By Wanjiku Karanja**
The Hoodia Gordonii is a species of cactus originating from the Kalahari Desert of Southern Africa. The indigenous San people of Southern Africa have used this plant for generations to stave of hunger and thirst in their harsh arid environments. It is in this respect one of the most famous bio-piracy cases due to the questions that it raises on the efficacy of access and benefit sharing agreements (ABS) in the protection of traditional knowledge.
The San’s traditional knowledge of Hoodia’s appetite suppressive qualities was published by apartheid era botanists and used by South Africa’s Council of Scientific and Industrial Research (CSIR) in isolating an appetite suppressing molecule which they christened P 57. CSIR patented the extraction process and licensed it to UK pharmaceutical firm Phytopharm. Phytopharm then developed a new “cure” for obesity on the basis of P 57 and obtained a patent for its application, which they licensed to Pfizer for US$ 21 million. Its application into a food supplement and/or prescription medicine had considerable financial potential due to the large market potential for the dietary control of obesity; an estimated $3 billion per annum in the United States alone.

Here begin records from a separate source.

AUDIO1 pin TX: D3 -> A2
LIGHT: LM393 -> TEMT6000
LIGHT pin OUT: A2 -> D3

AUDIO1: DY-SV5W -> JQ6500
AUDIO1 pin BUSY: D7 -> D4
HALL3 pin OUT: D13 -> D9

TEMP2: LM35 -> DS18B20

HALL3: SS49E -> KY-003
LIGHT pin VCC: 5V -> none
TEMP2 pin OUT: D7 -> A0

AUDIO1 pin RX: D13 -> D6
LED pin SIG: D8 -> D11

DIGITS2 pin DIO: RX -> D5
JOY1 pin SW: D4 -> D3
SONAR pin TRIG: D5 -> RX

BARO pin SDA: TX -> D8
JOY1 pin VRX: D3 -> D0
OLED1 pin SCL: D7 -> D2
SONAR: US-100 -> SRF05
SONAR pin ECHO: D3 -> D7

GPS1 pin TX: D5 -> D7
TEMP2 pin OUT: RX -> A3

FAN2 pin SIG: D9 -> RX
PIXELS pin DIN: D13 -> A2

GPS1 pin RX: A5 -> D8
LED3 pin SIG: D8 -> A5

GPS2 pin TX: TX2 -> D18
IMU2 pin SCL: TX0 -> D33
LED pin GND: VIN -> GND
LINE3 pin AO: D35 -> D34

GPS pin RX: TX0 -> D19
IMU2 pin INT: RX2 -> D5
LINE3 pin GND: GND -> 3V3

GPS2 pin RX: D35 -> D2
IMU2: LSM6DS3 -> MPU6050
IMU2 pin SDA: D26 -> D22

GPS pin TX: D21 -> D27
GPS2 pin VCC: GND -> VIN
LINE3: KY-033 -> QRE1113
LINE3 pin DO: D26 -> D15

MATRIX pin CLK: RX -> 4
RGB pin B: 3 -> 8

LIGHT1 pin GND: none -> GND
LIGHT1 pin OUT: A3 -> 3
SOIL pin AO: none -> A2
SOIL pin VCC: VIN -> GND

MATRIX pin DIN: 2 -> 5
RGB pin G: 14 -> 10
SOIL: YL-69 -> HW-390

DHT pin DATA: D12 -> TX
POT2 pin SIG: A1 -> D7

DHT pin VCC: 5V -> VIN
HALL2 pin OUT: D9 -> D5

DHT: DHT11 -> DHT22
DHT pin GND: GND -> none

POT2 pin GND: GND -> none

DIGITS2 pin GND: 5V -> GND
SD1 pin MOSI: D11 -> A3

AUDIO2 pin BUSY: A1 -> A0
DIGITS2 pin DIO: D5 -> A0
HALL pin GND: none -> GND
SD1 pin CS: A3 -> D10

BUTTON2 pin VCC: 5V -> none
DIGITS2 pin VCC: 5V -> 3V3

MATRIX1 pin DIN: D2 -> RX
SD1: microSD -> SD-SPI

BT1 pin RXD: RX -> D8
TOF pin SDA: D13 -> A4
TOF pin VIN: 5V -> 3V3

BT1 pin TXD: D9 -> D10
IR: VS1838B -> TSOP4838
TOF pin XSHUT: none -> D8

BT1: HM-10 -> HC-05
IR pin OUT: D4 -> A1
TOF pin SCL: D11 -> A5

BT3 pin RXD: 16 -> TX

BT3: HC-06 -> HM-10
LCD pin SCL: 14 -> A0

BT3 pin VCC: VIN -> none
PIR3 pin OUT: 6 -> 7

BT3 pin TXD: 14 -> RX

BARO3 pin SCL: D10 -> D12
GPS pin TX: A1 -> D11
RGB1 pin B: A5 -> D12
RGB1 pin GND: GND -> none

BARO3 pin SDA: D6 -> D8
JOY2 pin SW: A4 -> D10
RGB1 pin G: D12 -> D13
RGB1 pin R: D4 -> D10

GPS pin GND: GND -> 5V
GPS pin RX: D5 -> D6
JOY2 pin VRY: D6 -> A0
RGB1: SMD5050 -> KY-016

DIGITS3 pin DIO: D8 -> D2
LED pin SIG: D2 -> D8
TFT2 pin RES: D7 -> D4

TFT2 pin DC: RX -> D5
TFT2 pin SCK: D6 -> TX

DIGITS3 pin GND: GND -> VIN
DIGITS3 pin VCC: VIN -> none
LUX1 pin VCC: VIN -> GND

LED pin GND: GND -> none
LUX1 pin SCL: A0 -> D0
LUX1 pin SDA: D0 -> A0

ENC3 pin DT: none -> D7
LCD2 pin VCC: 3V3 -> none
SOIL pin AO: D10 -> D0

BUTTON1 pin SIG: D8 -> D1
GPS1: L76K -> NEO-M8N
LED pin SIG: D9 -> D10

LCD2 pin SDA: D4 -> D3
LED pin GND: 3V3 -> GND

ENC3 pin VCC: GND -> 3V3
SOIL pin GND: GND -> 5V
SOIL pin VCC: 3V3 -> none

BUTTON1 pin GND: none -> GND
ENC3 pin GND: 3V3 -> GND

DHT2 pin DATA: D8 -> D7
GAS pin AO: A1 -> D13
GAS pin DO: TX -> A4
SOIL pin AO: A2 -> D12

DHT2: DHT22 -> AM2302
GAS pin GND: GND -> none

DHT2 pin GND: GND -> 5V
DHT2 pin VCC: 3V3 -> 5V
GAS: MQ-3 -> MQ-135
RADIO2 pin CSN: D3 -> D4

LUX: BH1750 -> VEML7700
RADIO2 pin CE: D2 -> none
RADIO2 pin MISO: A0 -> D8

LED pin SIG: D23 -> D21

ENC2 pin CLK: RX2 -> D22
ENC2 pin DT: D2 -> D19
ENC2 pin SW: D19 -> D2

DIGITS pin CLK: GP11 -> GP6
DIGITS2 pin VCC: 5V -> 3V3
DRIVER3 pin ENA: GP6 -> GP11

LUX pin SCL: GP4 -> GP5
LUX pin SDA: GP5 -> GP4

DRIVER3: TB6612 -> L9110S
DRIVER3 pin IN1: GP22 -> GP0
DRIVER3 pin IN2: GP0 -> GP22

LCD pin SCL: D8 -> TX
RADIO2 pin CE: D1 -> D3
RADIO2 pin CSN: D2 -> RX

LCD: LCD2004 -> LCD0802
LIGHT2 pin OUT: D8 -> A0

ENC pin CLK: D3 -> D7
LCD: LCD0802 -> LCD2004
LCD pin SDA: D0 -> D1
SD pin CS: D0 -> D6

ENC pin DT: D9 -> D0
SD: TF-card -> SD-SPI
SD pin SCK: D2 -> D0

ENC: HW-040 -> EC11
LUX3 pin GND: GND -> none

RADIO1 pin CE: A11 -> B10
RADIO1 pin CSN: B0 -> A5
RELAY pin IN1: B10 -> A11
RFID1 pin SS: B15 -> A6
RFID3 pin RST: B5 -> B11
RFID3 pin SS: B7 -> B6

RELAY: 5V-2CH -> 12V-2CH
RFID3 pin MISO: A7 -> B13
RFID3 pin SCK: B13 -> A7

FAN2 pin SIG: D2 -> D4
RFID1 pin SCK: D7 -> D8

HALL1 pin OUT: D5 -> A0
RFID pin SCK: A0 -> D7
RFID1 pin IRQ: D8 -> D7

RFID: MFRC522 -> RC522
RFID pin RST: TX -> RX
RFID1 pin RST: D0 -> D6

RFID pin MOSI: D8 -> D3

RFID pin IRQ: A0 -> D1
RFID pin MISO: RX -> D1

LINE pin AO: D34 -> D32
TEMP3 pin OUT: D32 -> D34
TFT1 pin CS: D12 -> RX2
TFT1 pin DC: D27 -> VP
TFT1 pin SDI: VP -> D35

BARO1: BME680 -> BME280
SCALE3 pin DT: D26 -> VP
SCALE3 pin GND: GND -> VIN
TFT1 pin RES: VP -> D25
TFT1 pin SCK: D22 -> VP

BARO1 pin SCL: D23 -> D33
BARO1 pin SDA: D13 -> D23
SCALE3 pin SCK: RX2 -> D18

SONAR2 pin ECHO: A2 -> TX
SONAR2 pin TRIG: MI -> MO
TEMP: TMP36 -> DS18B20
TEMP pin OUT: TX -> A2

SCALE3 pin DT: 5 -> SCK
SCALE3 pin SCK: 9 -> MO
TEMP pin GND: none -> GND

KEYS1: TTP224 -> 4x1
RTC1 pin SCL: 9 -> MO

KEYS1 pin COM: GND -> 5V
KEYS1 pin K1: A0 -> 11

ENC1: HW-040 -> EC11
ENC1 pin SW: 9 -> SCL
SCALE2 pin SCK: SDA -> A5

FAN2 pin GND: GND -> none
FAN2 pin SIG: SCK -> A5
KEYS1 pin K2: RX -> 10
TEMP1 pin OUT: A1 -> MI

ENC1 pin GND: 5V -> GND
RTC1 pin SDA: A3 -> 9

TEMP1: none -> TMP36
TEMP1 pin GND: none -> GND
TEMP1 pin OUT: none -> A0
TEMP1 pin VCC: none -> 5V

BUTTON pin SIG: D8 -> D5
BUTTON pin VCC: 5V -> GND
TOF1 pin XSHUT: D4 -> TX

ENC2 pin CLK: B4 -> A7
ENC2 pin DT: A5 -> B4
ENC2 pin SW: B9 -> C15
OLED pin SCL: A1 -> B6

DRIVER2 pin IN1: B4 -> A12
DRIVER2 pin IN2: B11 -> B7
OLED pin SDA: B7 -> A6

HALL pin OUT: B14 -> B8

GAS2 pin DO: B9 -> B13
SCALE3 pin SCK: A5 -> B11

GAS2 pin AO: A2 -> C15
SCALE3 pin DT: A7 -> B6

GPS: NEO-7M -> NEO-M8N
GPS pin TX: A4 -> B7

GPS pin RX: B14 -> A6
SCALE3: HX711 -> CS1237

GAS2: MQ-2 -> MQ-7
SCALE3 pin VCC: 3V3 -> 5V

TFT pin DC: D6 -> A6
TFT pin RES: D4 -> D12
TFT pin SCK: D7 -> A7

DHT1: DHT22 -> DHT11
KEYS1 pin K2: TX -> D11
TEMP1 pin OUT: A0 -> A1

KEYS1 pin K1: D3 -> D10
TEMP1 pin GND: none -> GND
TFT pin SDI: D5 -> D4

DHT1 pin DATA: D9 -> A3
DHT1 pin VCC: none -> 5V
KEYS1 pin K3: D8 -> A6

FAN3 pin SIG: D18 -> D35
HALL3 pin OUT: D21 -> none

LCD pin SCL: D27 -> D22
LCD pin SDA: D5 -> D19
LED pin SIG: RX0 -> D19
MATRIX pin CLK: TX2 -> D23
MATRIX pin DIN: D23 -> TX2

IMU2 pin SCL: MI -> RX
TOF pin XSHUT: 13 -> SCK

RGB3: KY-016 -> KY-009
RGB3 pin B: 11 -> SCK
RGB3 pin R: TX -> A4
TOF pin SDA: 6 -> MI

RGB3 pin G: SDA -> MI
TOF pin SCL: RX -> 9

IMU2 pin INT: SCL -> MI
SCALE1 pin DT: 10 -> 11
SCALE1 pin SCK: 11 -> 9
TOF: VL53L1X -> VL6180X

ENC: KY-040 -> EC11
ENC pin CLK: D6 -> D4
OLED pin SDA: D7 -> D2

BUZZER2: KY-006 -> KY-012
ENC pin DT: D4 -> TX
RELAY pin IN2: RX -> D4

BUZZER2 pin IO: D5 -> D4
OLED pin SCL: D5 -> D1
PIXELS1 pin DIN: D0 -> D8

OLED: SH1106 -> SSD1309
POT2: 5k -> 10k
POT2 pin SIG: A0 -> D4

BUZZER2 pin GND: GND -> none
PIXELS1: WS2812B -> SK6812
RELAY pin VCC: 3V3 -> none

The San were not informed of the commercialization of their traditional knowledge nor was their consent for the same obtained. They were, moreover, excluded from lucrative deals being struck between CSIR and Phytopharm (UK) to develop the drug. When questioned Phytopharm’s director went as far as to state that he believed that the San were extinct. Their claim to their traditional knowledge of the plant and its uses continued to be ignored until the year 2003 when CSIR, after intense political pressure, negotiated an access and benefit sharing agreement with the South African San Council.
This agreement, which established the collective ownership by the San community of their traditional knowledge on Hoodia’s appetite suppressing properties provided that:
– The San would receive 6% of all royalties received by the CSIR from the sale of Phytopharm products and 8% of milestone income when certain targets were achieved.
– The revenue earned would be paid into a Trust jointly established by the CSIR and the South African San Council with the objective of raising the San’s standard of living.
While this agreement was, at the time, hailed as a breakthrough in the successful negotiation of an ABS designed to benefit the indigenous community, it had the following shortcomings.
Firstly, although the San could receive a considerable amount of money, this would be only a fraction of net sales of the product. This is because monies received by the San would be extracted from royalty and milestone payments obtained by the CSIR. The agreement further explicitly protected Pfizer and Phytopharm from any further financial demands by the San.
The agreement prevented the San from pursuing viable commercialization options based on non-patented herbal medicines as opposed to patented pharmaceutical drugs or other products. It further precluded the San from claiming any benefits from Hoodia-based products, which use San traditional knowledge of Hoodia in their promotion and did not require CSIR or Phytopharm to prevent other products from emerging on the market that would infringe the patent and thus limit the benefits received by the San.
Furthermore, it failed to provide for the use of CSIR’s royalties in assisting the San with training in cultivation, harvesting of material for clinical trials, education, conservation or capacity building. It ignored the fact that local San institutions were weak and not equipped to handle the inflow and distribution of potentially large sums of money.
Pfizer’s merged with Pharmacia in 2003 and transferred its rights back to Phytopharm temporarily hampering the implementation of this agreement. In 2004 however, Unilever entered into a joint development agreement with Phytopharm and launched a mass cultivation programme of the cactus for the implementation of the P27 molecule in its Slim Fast ® line of diet drinks.
Unilever’s involvement generated a large amount of interest resulting in the unregulated collection of the cactus from the wild by opportunists seeking to profit from the hype generated by Unilever’s clinical trials. This unfettered exploitation resulted in the inclusion of the species in Appendix II of the Convention on International Trade in endangered Species (ITES). Unilever eventually abandoned its clinical trials citing safety concerns. The much-touted million-dollar income for the San from the exploitation of the cactus was thus relegated to a pipe dream and the San to-date remain amongst the most marginalised people in Southern Africa
Aside from establishing the environmental and commercial risks in bio prospecting, this case raises pertinent questions as to the actual benefit realised by ABS agreements to the indigenous communities. It illustrates the importance of:
– Placing access and benefit sharing agreements in the context of the infrastructural and developmental challenges faced by indigenous communities.
– Recognising the broader threat posed to biodiversity by “linear” ABS agreements.